What this task involves »
Starting at the first line of the data, print each line verbatim up to and including the line bearing "Are any vapor", omitting pictures.

Records supplied »
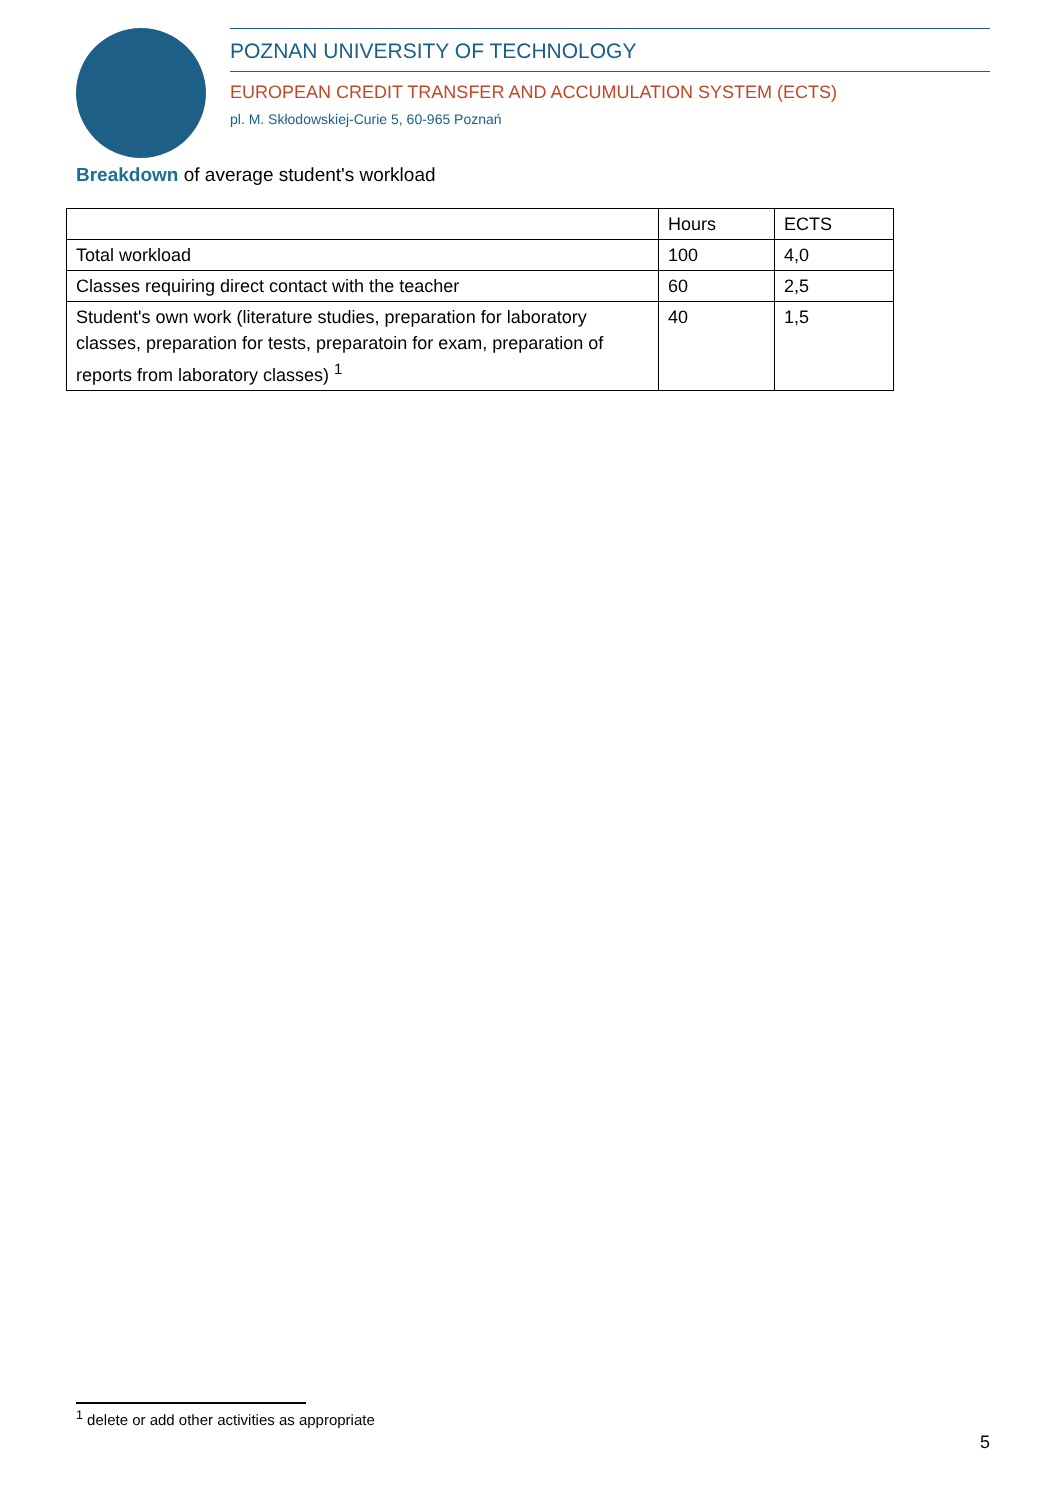POZNAN UNIVERSITY OF TECHNOLOGY
EUROPEAN CREDIT TRANSFER AND ACCUMULATION SYSTEM (ECTS)
pl. M. Skłodowskiej-Curie 5, 60-965 Poznań
Breakdown of average student's workload
| | Hours | ECTS |
| Total workload | 100 | 4,0 |
| Classes requiring direct contact with the teacher | 60 | 2,5 |
| Student's own work (literature studies, preparation for laboratory classes, preparation for tests, preparatoin for exam, preparation of reports from laboratory classes) <sup>1</sup> | 40 | 1,5 |
<sup>1</sup> delete or add other activities as appropriate
5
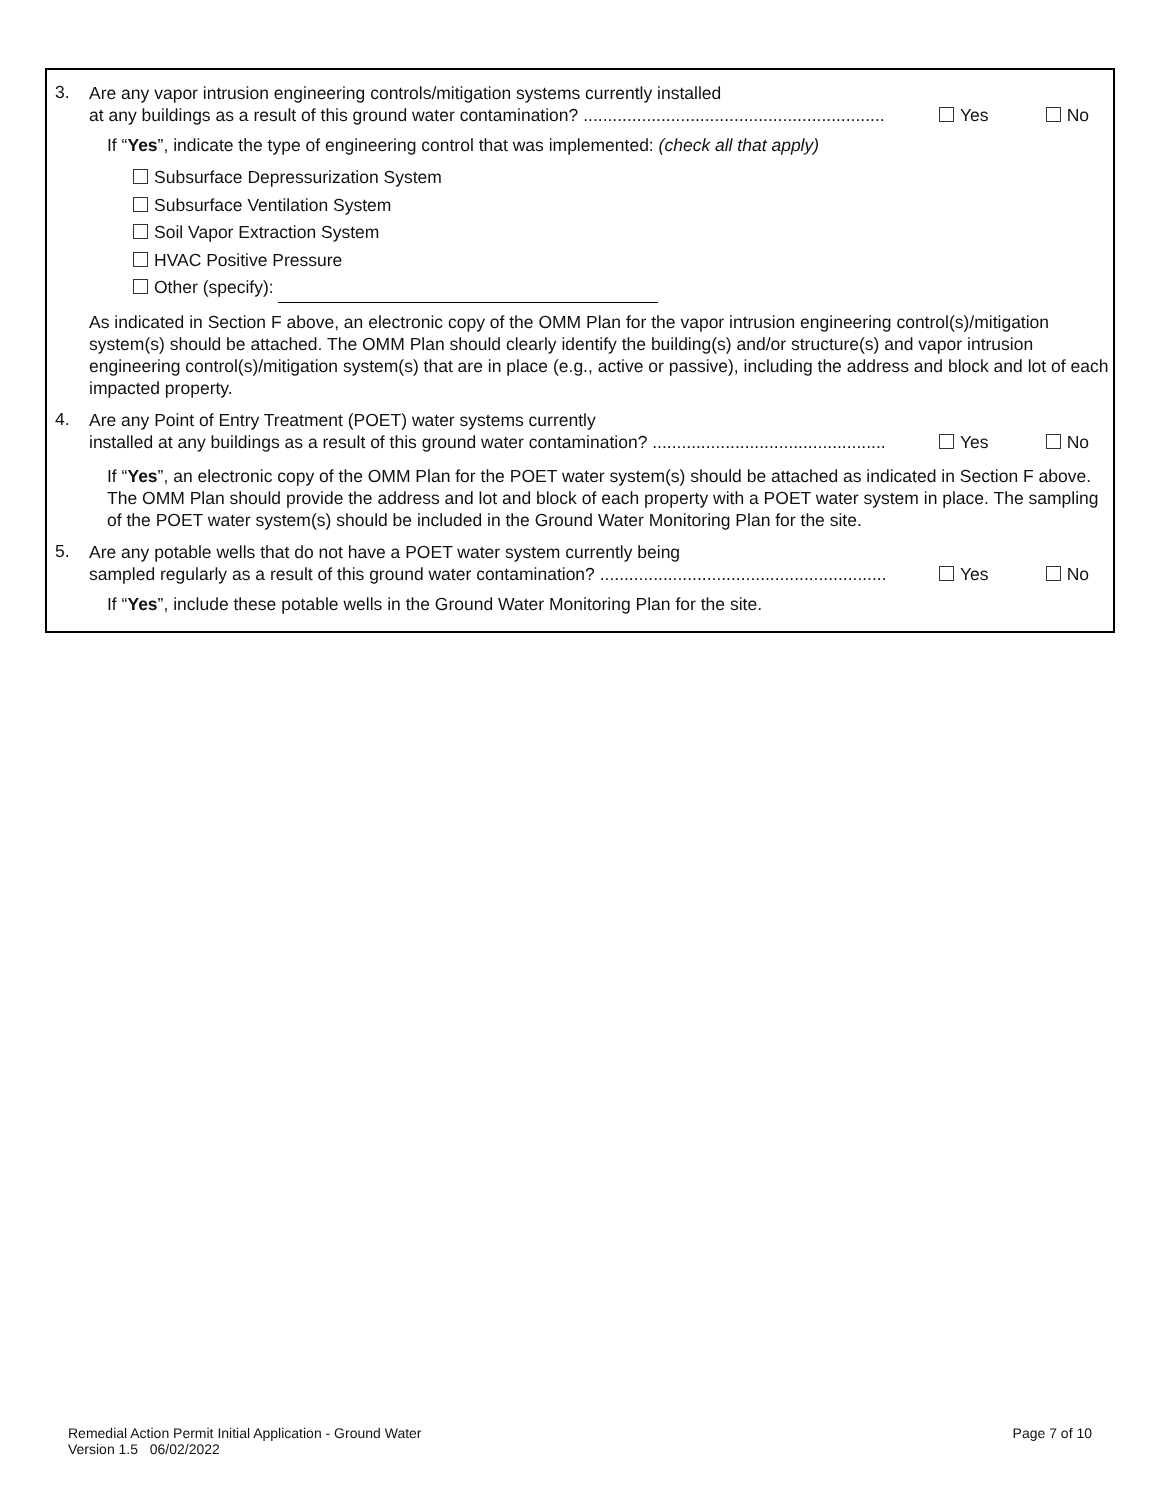3.
Are any vapor intrusion engineering controls/mitigation systems currently installed
at any buildings as a result of this ground water contamination? .............................................................. Yes No
If “Yes”, indicate the type of engineering control that was implemented: (check all that apply)
Subsurface Depressurization System
Subsurface Ventilation System
Soil Vapor Extraction System
HVAC Positive Pressure
Other (specify):
As indicated in Section F above, an electronic copy of the OMM Plan for the vapor intrusion engineering control(s)/mitigation system(s) should be attached. The OMM Plan should clearly identify the building(s) and/or structure(s) and vapor intrusion engineering control(s)/mitigation system(s) that are in place (e.g., active or passive), including the address and block and lot of each impacted property.
4.
Are any Point of Entry Treatment (POET) water systems currently
installed at any buildings as a result of this ground water contamination? ................................................ Yes No
If “Yes”, an electronic copy of the OMM Plan for the POET water system(s) should be attached as indicated in Section F above. The OMM Plan should provide the address and lot and block of each property with a POET water system in place. The sampling of the POET water system(s) should be included in the Ground Water Monitoring Plan for the site.
5.
Are any potable wells that do not have a POET water system currently being
sampled regularly as a result of this ground water contamination? ........................................................... Yes No
If “Yes”, include these potable wells in the Ground Water Monitoring Plan for the site.
Remedial Action Permit Initial Application - Ground Water
Version 1.5 06/02/2022
Page 7 of 10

Expected output »
POZNAN UNIVERSITY OF TECHNOLOGY
EUROPEAN CREDIT TRANSFER AND ACCUMULATION SYSTEM (ECTS)
pl. M. Skłodowskiej-Curie 5, 60-965 Poznań
Breakdown of average student's workload
| | Hours | ECTS |
| Total workload | 100 | 4,0 |
| Classes requiring direct contact with the teacher | 60 | 2,5 |
| Student's own work (literature studies, preparation for laboratory classes, preparation for tests, preparatoin for exam, preparation of reports from laboratory classes) <sup>1</sup> | 40 | 1,5 |
<sup>1</sup> delete or add other activities as appropriate
5
3.
Are any vapor intrusion engineering controls/mitigation systems currently installed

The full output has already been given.